Im Dienste Madrids

Aus der Geschichte nichts gelernt: Die Generalstaatsanwaltschaft Schleswig-Holstein hat am Dienstag beantragt, den seit dem 25. März in Neumünster inhaftierten früheren katalanischen Ministerpräsidenten Carles Puigdemont auf der Grundlage des von den spanischen Behörden ausgestellten Haftbefehls in Auslieferungshaft zu nehmen.

»Mit seinem Antrag hält der Generalstaatsanwalt nicht die nötige Distanz zu den Fußstapfen der furchtbaren deutschen Justiz«, kritisierte dies der Linkspartei-Abgeordnete Diether Dehm. Er sieht Parallelen zum Fall des katalanischen Ministerpräsidenten Lluís Companys, der 1934 die Katalanische Republik proklamiert hatte. 1940 wurde der Republikaner von der deutschen Gestapo gefangengenommen und an die spanischen Faschisten überstellt, die ihn nach einem Schnellprozess ermordeten. Für manche spanische Politiker ist das bis heute kein Verbrechen: Am 9. Oktober drohte der stellvertretende Kommunikationschef der Regierungspartei PP, Pablo Casado, mit Blick auf eine mögliche Proklamation der Unabhängigkeit durch Puigdemont: »Wir hoffen, dass niemand irgendwas erklärt, damit er nicht so endet wie derjenige, der sie vor 83 Jahren verkündete.« Auch vor diesem Hintergrund forderte die Linkspartei-Abgeordnete Zaklin Nastic am Osterwochenende nach einem Besuch bei Puigdemont die Bundesregierung auf, »sich nicht einseitig an die Seite des autokratischen Rajoy-Regimes« zu stellen.
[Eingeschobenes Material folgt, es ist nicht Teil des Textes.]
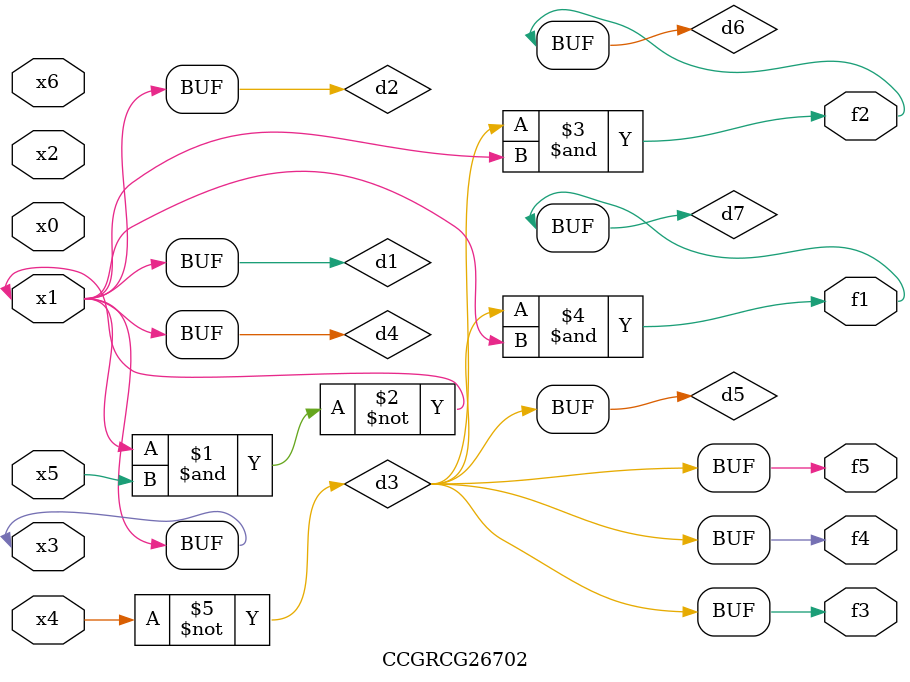
<source format=v>
module CCGRCG26702(
	input x0, x1, x2, x3, x4, x5, x6,
	output f1, f2, f3, f4, f5
);

	wire d1, d2, d3, d4, d5, d6, d7;

	buf (d1, x1, x3);
	nand (d2, x1, x5);
	not (d3, x4);
	buf (d4, d1, d2);
	buf (d5, d3);
	and (d6, d3, d4);
	and (d7, d3, d4);
	assign f1 = d7;
	assign f2 = d6;
	assign f3 = d5;
	assign f4 = d5;
	assign f5 = d5;
endmodule

</source>
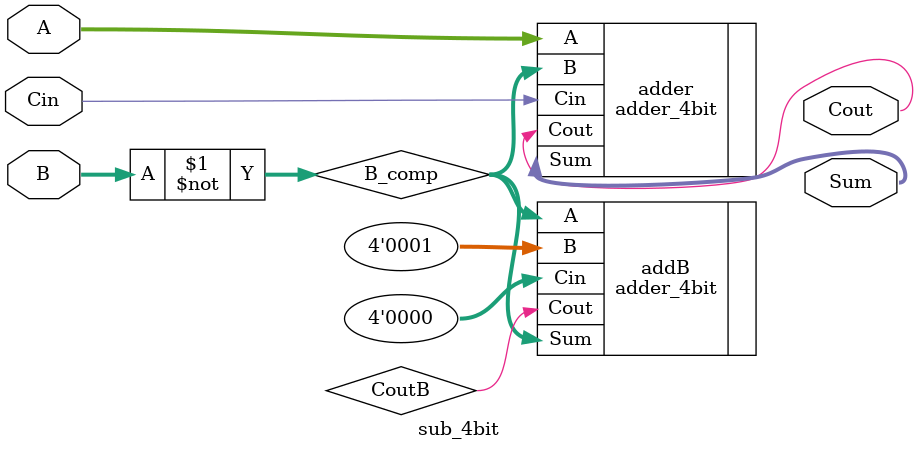
<source format=v>
/*
 * sub_4bit.v
 * Shawn Zhu
 * ECE552
 */
module sub_4bit (Sum, A, B, Cin, Cout);
input [3:0] A, B; 	//Input values
output [3:0] Sum; 	//sum output
input Cin;
output Cout;

wire [3:0] B_comp;
wire CoutB; 

//Flip the bits in B
assign B_comp = ~B;

//Add one to finish negation
adder_4bit addB(.Sum(B_comp), .A(B_comp), .B(4'h1), .Cin(4'h0), .Cout(CoutB));

//Add the negated B to A
adder_4bit adder(.Sum(Sum), .A(A), .B(B_comp), .Cin(Cin), .Cout(Cout));

endmodule
</source>
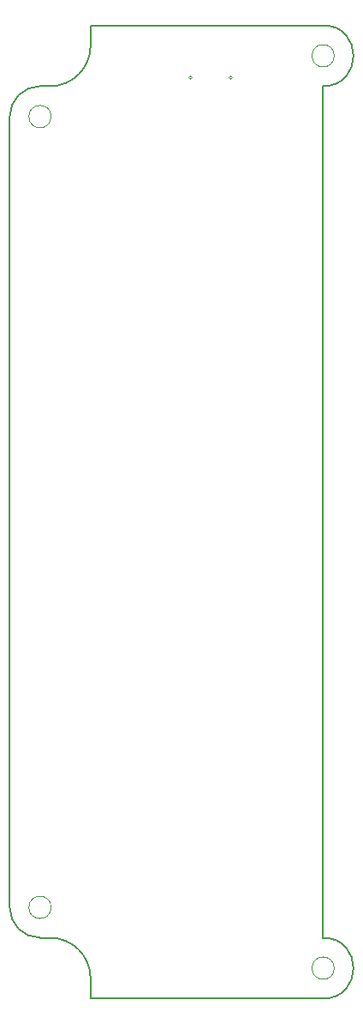
<source format=gbr>
%TF.GenerationSoftware,KiCad,Pcbnew,9.0.3*%
%TF.CreationDate,2025-09-11T11:52:34+03:00*%
%TF.ProjectId,PMMCU-ESP32C3,504d4d43-552d-4455-9350-333243332e6b,rev?*%
%TF.SameCoordinates,Original*%
%TF.FileFunction,Profile,NP*%
%FSLAX46Y46*%
G04 Gerber Fmt 4.6, Leading zero omitted, Abs format (unit mm)*
G04 Created by KiCad (PCBNEW 9.0.3) date 2025-09-11 11:52:34*
%MOMM*%
%LPD*%
G01*
G04 APERTURE LIST*
%TA.AperFunction,Profile*%
%ADD10C,0.200000*%
%TD*%
%TA.AperFunction,Profile*%
%ADD11C,0.100000*%
%TD*%
%TA.AperFunction,Profile*%
%ADD12C,0.050000*%
%TD*%
G04 APERTURE END LIST*
D10*
X3000000Y-42000000D02*
G75*
G02*
X0Y-39000000I0J3000000D01*
G01*
X8000000Y46000000D02*
G75*
G02*
X4000000Y42000000I-4000000J0D01*
G01*
X8000000Y-48000000D02*
X8000000Y-46000000D01*
X4000000Y42000000D02*
X3000000Y42000000D01*
X4000000Y-42000000D02*
X3000000Y-42000000D01*
X0Y39000000D02*
G75*
G02*
X3000000Y42000000I3000000J0D01*
G01*
X4000000Y-42000000D02*
G75*
G02*
X8000000Y-46000000I0J-4000000D01*
G01*
X8000000Y48000000D02*
X8000000Y46000000D01*
X31000000Y-42000000D02*
X31000000Y42000000D01*
X31000000Y-42000000D02*
G75*
G02*
X31000000Y-48000000I0J-3000000D01*
G01*
X0Y39000000D02*
X0Y-39000000D01*
X31000000Y48000000D02*
X8000000Y48000000D01*
X31000000Y-48000000D02*
X8000000Y-48000000D01*
X31000000Y48000000D02*
G75*
G02*
X31000000Y42000000I0J-3000000D01*
G01*
D11*
%TO.C,J1*%
X18050028Y42852208D02*
G75*
G02*
X17710028Y42852208I-170000J0D01*
G01*
X17710028Y42852208D02*
G75*
G02*
X18050028Y42852208I170000J0D01*
G01*
X22050028Y42852208D02*
G75*
G02*
X21710028Y42852208I-170000J0D01*
G01*
X21710028Y42852208D02*
G75*
G02*
X22050028Y42852208I170000J0D01*
G01*
D12*
%TO.C,H2*%
X4100000Y-39000000D02*
G75*
G02*
X1900000Y-39000000I-1100000J0D01*
G01*
X1900000Y-39000000D02*
G75*
G02*
X4100000Y-39000000I1100000J0D01*
G01*
%TO.C,H4*%
X32100000Y-45000000D02*
G75*
G02*
X29900000Y-45000000I-1100000J0D01*
G01*
X29900000Y-45000000D02*
G75*
G02*
X32100000Y-45000000I1100000J0D01*
G01*
%TO.C,H3*%
X32100000Y45000000D02*
G75*
G02*
X29900000Y45000000I-1100000J0D01*
G01*
X29900000Y45000000D02*
G75*
G02*
X32100000Y45000000I1100000J0D01*
G01*
%TO.C,H1*%
X4100000Y39000000D02*
G75*
G02*
X1900000Y39000000I-1100000J0D01*
G01*
X1900000Y39000000D02*
G75*
G02*
X4100000Y39000000I1100000J0D01*
G01*
%TD*%
M02*

</source>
Berlin duckt sich jedoch weg und verweist auf den »spanischen Rechtsstaat« und die deutsche Justiz.

Schleswig-Holsteins Anklagebehörde macht sich derweil die Anklage der spanischen Justiz zu eigen, die Puigdemont wegen »Rebellion« verurteilen will. Der katalanische Regierungschef habe sich der »Durchführung eines verfassungswidrigen Referendums trotz zu erwartender gewaltsamer Ausschreitungen« schuldig gemacht, zitieren die deutschen Juristen in einer Pressemitteilung vom Dienstag die spanischen Vorwürfe. Das entspreche dem deutschen»Hochverrat«.

Was die norddeutschen Juristen ignorieren: Das katalanische Parlament hatte am 6. September 2017 ein Gesetz über die Durchführung des Referendums zur Selbstbestimmung am 1. Oktober verabschiedet. Die Regionalregierung setzte dieses um – und die »zu erwartenden gewaltsamen Ausschreitungen« gab es am Tag der Abstimmung ausschließlich von seiten der Guardia Civil und der spanischen Nationalpolizei, die mit Schlagstöcken, Tränengas und in Katalonien verbotenen Gummigeschossen gegen Wählerinnen und Wähler vorgingen. Rund 1.000 Menschen wurden verletzt. Trotzdem beteiligten sich mehr als 40 Prozent der Wahlberechtigten an der Abstimmung. 90 Prozent davon votierten für die Gründung einer unabhängigen Republik.

Die Entscheidung über weitere Inhaftierung und Auslieferung Puigdemonts liegt nun beim Schleswig-Holsteinischen Oberlandesgericht (OLG), das wohl in den kommenden Tagen darüber befinden wird. »Anträge auf Zurückweisung« des Antrags der Staatsanwaltschaft hätten die Strafverteidiger bereits gestellt, teilte Puigdemonts Rechtsanwalt Till Dunckel am Dienstag in Hamburg mit. Man vertraue »auf eine unabhängige und sachgerechte Prüfung« durch das OLG. Damit wollen sich Unterstützer Puigdemonts nicht begnügen. Für den kommenden Sonnabend rufen katalanische und Antifagruppen zu einer Demonstration in Neumünster auf. Treffpunkt ist um 13.30 Uhr am Bahnhofsvorplatz.